The collapse of several crypto firms in the last year because of the plummeting digital asset prices has posed a challenge to the operations of crypto banks. The lack of a clear and comprehensive crypto regulatory framework has seen crypto lenders operate differently from traditional banks, which has posed a risk to investors.
Crypto banks are most in debt to themselves
A Bloomberg report pointed out the differences between traditional and crypto banking. In the traditional banking sector, frameworks such as the lender of last resort and deposit insurance make the possibility of a bank run less likely. However, the same rules do not apply to crypto lending firms and crypto banks.

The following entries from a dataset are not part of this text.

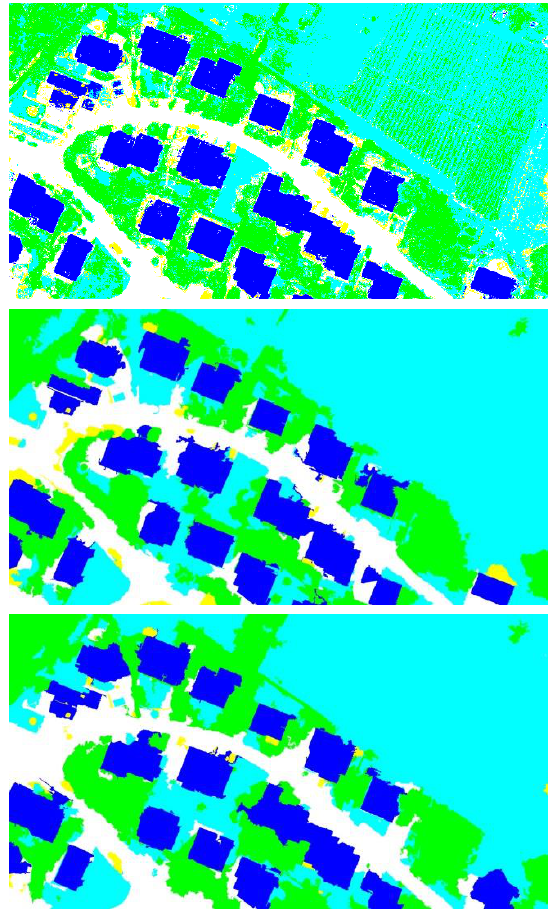
Figure 6. Pixel-based map (top), ESP object-based map (middle) and object-based map of proposed method (bottom) Table 3. Evaluation on land cover maps obtained from pixel- based classification, object-based classification on ESP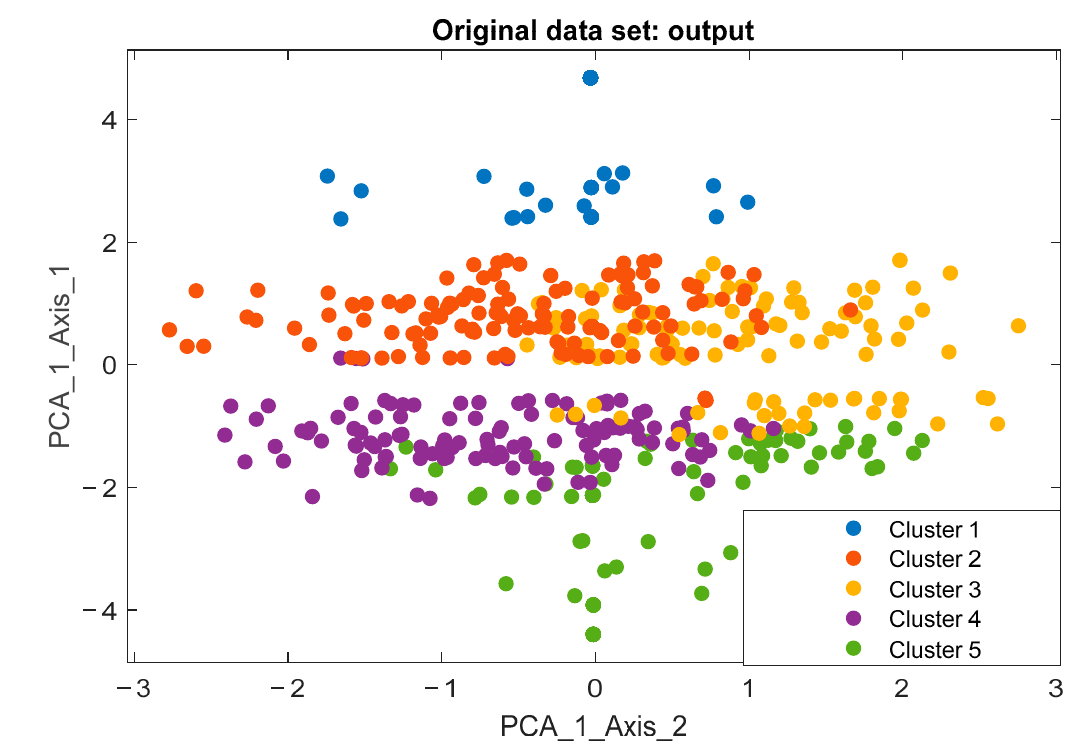
Figure 3. Visualization of SOM clusters via PCA.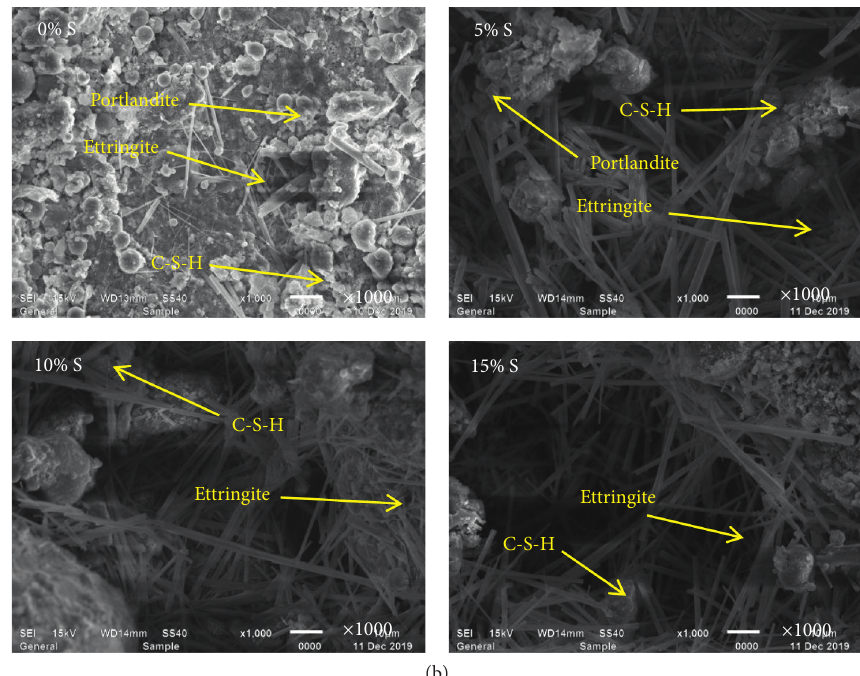
Figure 9: SEM images of CGFB samples immersed in 0–15% sodium sulfate solutions at the (a) third and (b) fifteenth drying-wetting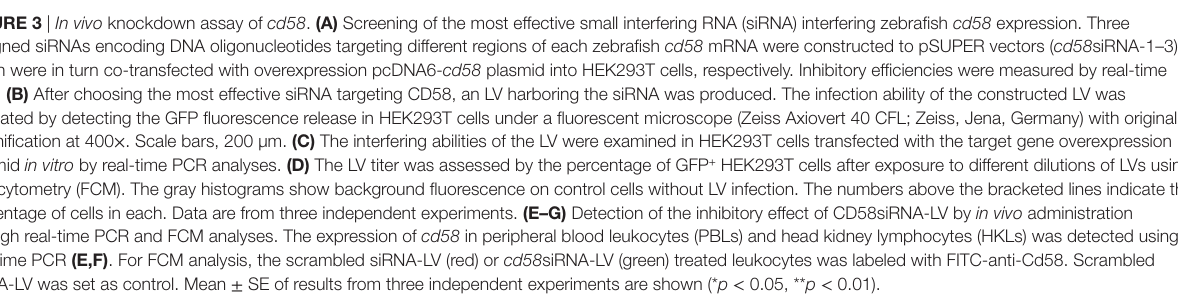
FigUre 3 | In vivo knockdown assay of cd58 . (a) Screening of the most effective small interfering RNA (siRNA) interfering zebrafish cd58 expression. Three designed siRNAs encoding DNA oligonucleotides targeting different regions of each zebrafish cd58 mRNA were constructed to pSUPER vectors ( cd58 siRNA-1–3), which were in turn co-transfected with overexpression pcDNA6- cd58 plasmid into HEK293T cells, respectively. Inhibitory efficiencies were measured by real-time PCR. (B) After choosing the most effective siRNA targeting CD58, an LV harboring the siRNA was produced. The infection ability of the constructed LV was evaluated by detecting the GFP fluorescence release in HEK293T cells under a fluorescent microscope (Zeiss Axiovert 40 CFL; Zeiss, Jena, Germany) with original magnification at 400 × . Scale bars, 200 µm. (c) The interfering abilities of the LV were examined in HEK293T cells transfected with the target gene overexpression plasmid in vitro by real-time PCR analyses. (D) The LV titer was assessed by the percentage of GFP + HEK293T cells after exposure to different dilutions of LVs using flow cytometry (FCM). The gray histograms show background fluorescence on control cells without LV infection. The numbers above the bracketed lines indicate the percentage of cells in each. Data are from three independent experiments. (e–g) Detection of the inhibitory effect of CD58siRNA-LV by in vivo administration through real-time PCR and FCM analyses. The expression of cd58 in peripheral blood leukocytes (PBLs) and head kidney lymphocytes (HKLs) was detected using real-time PCR (e,F) . For FCM analysis, the scrambled siRNA-LV (red) or cd58 siRNA-LV (green) treated leukocytes was labeled with FITC-anti-Cd58. Scrambled siRNA-LV was set as control. Mean ± SE of results from three independent experiments are shown (* p < 0.05, ** p <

While the news of bank runs in the crypto industry has become popular over the past year, it is not the first cycle where this is happening. In 2018, Bitfinex, a cryptocurrency exchange, lost a significant amount of customer funds, which triggered an increase in withdrawal volumes.
To cover the gap, Bitfinex took out a $625 million loan from USDT issuer Tether to meet withdrawals. The money allowed Bitfinex to continue operating and return to profitability. Tether received a $625M IOU from Bitfinex for the money.
However, the deal landed Tether in trouble with New York regulators as this type of transaction is not considered 100% legitimate in accounting. Tether is supposed to be 100% backed by assets, but the $625M loan now meant that USDT was backed partly by assets and partly by an IOU from a sister company.
While the situation between Tether and Bitfinex could be narrowed down to the companies operating in an unregulated space, the events that happened last year showed that some crypto lending platforms were engaging in risky investments, which made them go under.
Some platforms used customer deposits to make loans, and when these loans were not repaid, it triggered panic, and the platforms could not meet the high withdrawal volumes. Such is the situation that happened with Celsius, Voyager, and BlockFi. However, last summer, there was a kind of lender of last resort in the crypto market, Alameda Research.
FTX and its sister company Alameda promised bailouts to crypto firms struggling to sustain operations to prevent them from going under. However, the bankruptcy of FTX in November and the commingling of customer funds between FTX and Alameda did not see any of these bailouts work.
Genesis could be the next crypto lender to fall
Genesis crypto lending unit is currently in a similar situation. Gemini encouraged retail depositors to deposit money to Gemini Earn to earn interest. Gemini lent out the money to Genesis, which in turn lent it to large hedge funds. In November, Genesis halted withdrawals, which saw Gemini Earn product users unable to recover their funds.
While Genesis says that its liquidity crunch was triggered by exposure to FTX, it is now emerging that the lender was in a tight financial position after the fall of three Arrows Capital in June last year. At the time, Digital Currency Group, Genesis’ parent company, wrote a $1.1 billion IOU to Genesis in July that boosted confidence and slowed down withdrawals. However, the exposure to FTX dented confidence, and another IOU from DCG could not have worked.